(Collected data)
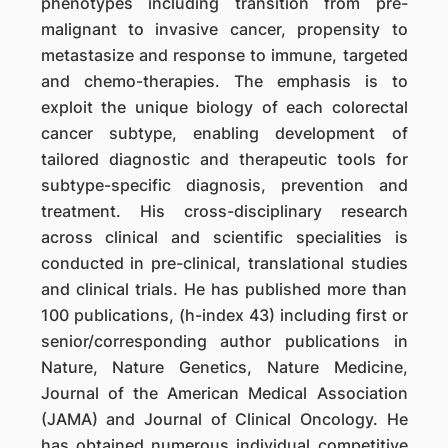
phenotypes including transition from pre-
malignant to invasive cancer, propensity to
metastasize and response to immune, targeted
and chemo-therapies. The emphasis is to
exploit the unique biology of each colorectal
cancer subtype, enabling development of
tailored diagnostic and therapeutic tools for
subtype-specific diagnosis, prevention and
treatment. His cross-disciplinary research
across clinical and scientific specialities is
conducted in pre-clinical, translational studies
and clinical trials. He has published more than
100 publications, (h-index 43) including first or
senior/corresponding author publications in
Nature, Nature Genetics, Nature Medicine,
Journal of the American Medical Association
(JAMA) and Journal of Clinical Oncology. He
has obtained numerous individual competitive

* * *

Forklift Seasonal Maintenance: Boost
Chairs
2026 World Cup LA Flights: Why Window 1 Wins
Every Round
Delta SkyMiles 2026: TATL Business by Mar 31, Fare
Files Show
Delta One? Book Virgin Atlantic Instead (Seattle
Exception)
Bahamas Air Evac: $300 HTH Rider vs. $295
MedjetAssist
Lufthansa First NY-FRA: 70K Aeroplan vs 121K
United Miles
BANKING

=== Task requirements ===
Would you print exactly, and only, the lines of the data above from the line with "across clinical and" through the line with "senior/corresponding author publications in", inclusive?

=== Solution to the exercise ===
across clinical and scientific specialities is
conducted in pre-clinical, translational studies
and clinical trials. He has published more than
100 publications, (h-index 43) including first or
senior/corresponding author publications in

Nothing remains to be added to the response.